ASSIGNED TASK:
Go through the records and copy each line where the string "scroll" occurs.

[Opening DATA FOR THIS EXERCISE section]

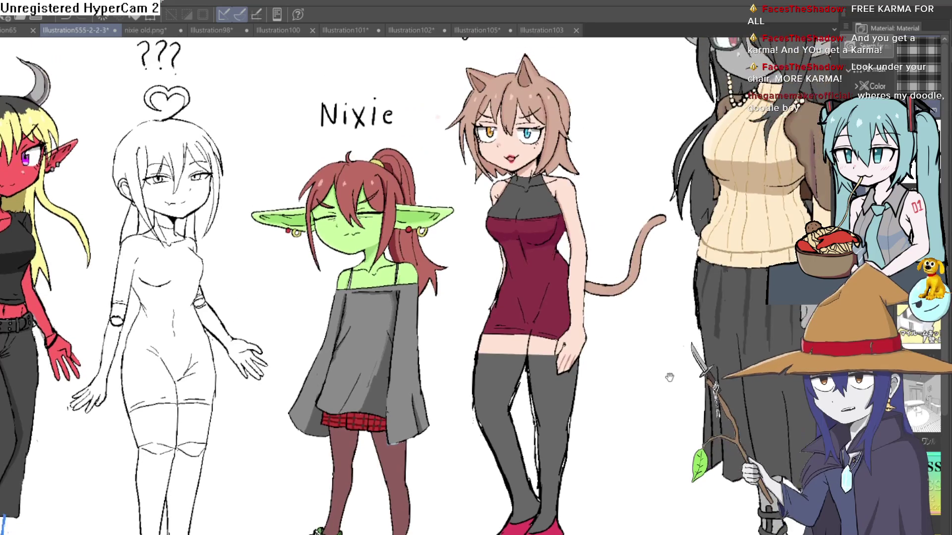
{"action": "scroll", "coordinate": [677, 305], "scroll_direction": "up", "scroll_amount": 2}
{"action": "scroll", "coordinate": [674, 305], "scroll_direction": "down", "scroll_amount": 1}
{"action": "scroll", "coordinate": [687, 300], "scroll_direction": "up", "scroll_amount": 1}
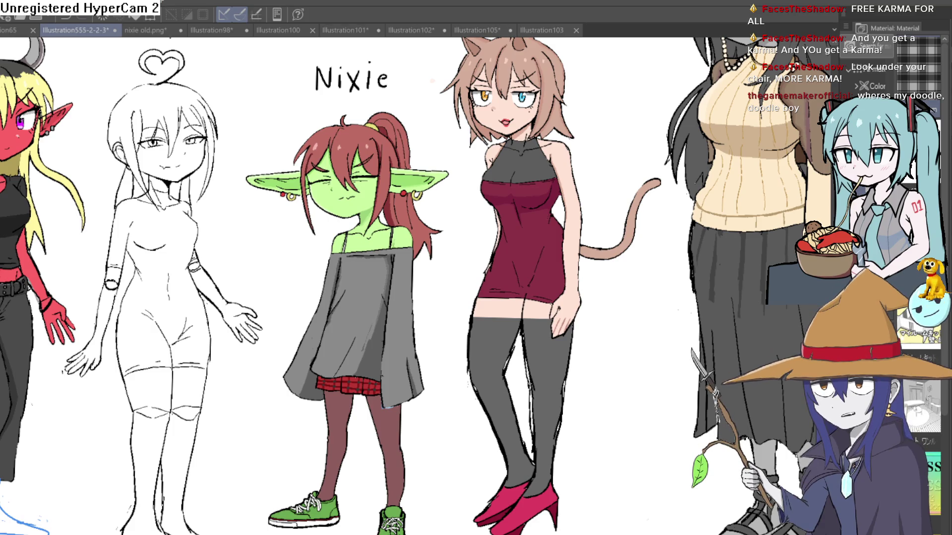
{"action": "left_click_drag", "start_coordinate": [476, 268], "coordinate": [337, 226]}
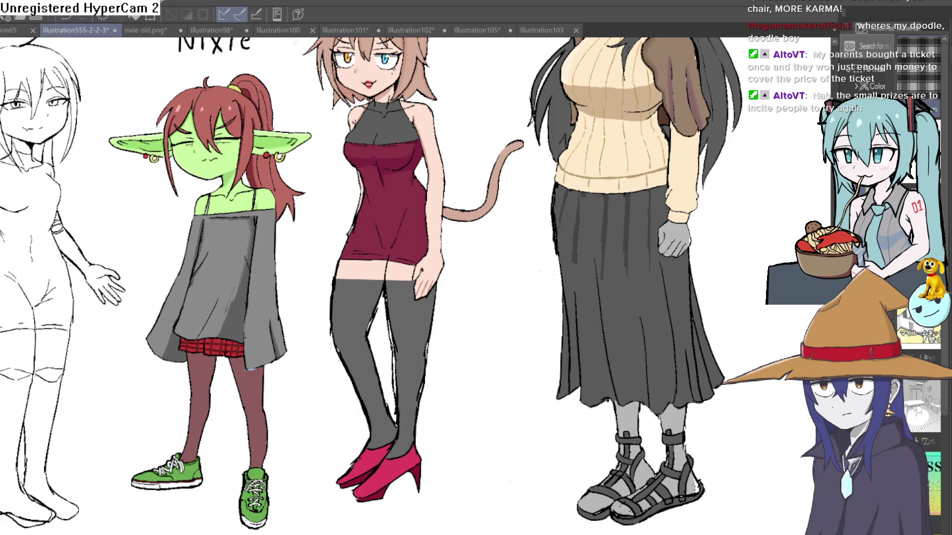
{"action": "left_click_drag", "start_coordinate": [726, 461], "coordinate": [697, 335]}
{"action": "scroll", "coordinate": [697, 335], "scroll_direction": "up", "scroll_amount": 4}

[Closing DATA FOR THIS EXERCISE section]

EXERCISE SOLUTION:
{"action": "scroll", "coordinate": [677, 305], "scroll_direction": "up", "scroll_amount": 2}
{"action": "scroll", "coordinate": [674, 305], "scroll_direction": "down", "scroll_amount": 1}
{"action": "scroll", "coordinate": [687, 300], "scroll_direction": "up", "scroll_amount": 1}
{"action": "scroll", "coordinate": [697, 335], "scroll_direction": "up", "scroll_amount": 4}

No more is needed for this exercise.